I know that video games get a bad rap. And sometimes these criticisms are deserved. I’ve no patience for violent, bloody or angry video games. But these games, the ones that let you inhabit a different world for a bit, I have to admit: I’m kind of sold on them if they hold your interest. Not excessively, mind you, but in moderation. When you are the mother of a little boy that exudes a highly cautious, highly dependent nature, the adventures they go on in the gaming world matter. Unafraid of failure, embarrassment or hurt, I’ve seen Penguin try things in a game that I could not picture him trying in real life. Motivated by a world that intrigues him, I’ve seen him translate the electronic world of Minecraft into real-world creative self-play, both indoors and out.

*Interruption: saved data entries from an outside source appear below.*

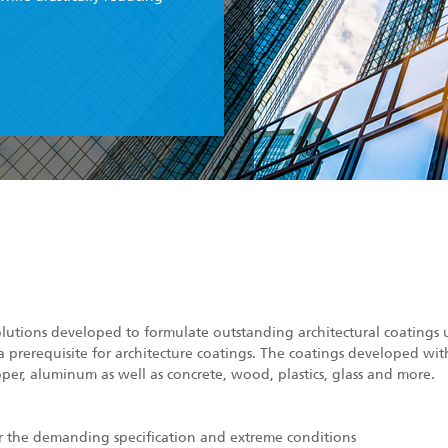
olutions developed to formulate outstanding architectural coatings u
a prerequisite for architecture coatings. The coatings developed wit
pper, aluminum as well as concrete, wood, plastics, glass and more.
or the demanding specification and extreme conditions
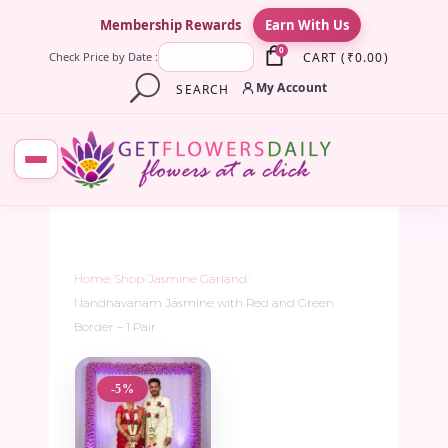
×
Membership Rewards
Earn With Us
0
CART
(
₹
0.00
)
Check Price by Date :
My Account
SEARCH
Home
/
Shop
/
Jasmine Garland
/
Nandhavanam Jasmine with Red and Green
Border – 1 Pair
-5%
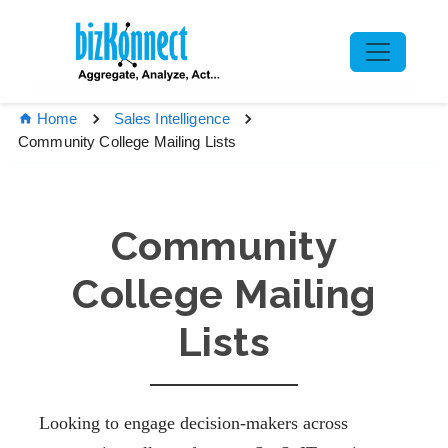
Home
Sales Intelligence
Community College Mailing Lists
Community
College Mailing
Lists
Looking to engage decision-makers across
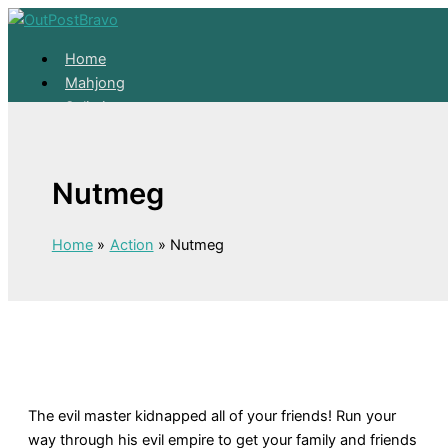
Skip to content
Home
Mahjong
Solitaire
About
Home
Nutmeg
Mahjong
Solitaire
About
Home
Action
Nutmeg
The evil master kidnapped all of your friends! Run your
way through his evil empire to get your family and friends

When I tell some people that I am raising a gamer, I get the predicted “tsk-tsk.” But I think this comes from people who never liked games, or don’t like the noise and the busyness of the graphics, or think it is a shame to sit  in front of an electronic device or just plain don’t like it, thank you very much. And I might have been of the same opinion a few years back, prechildren, when it came to gaming and my own kids. Pragmatically, I have all the evidence in the world that gaming and growing up healthy and well-rounded are not incompatible. Papa Bird is a case in point. Yet, I too was swayed by the idea that overall, games and TV  just weren’t good for kids because…. erm, because. But I’ve seen the possibility for transformative effects and I’ve liked what I’ve seen thus far.

So, it looks I’m raising a gamer. Maybe two. Owl does love his Leapster.

Throw your controllers in the air and wave ’em like you just don’t care, ya’ll.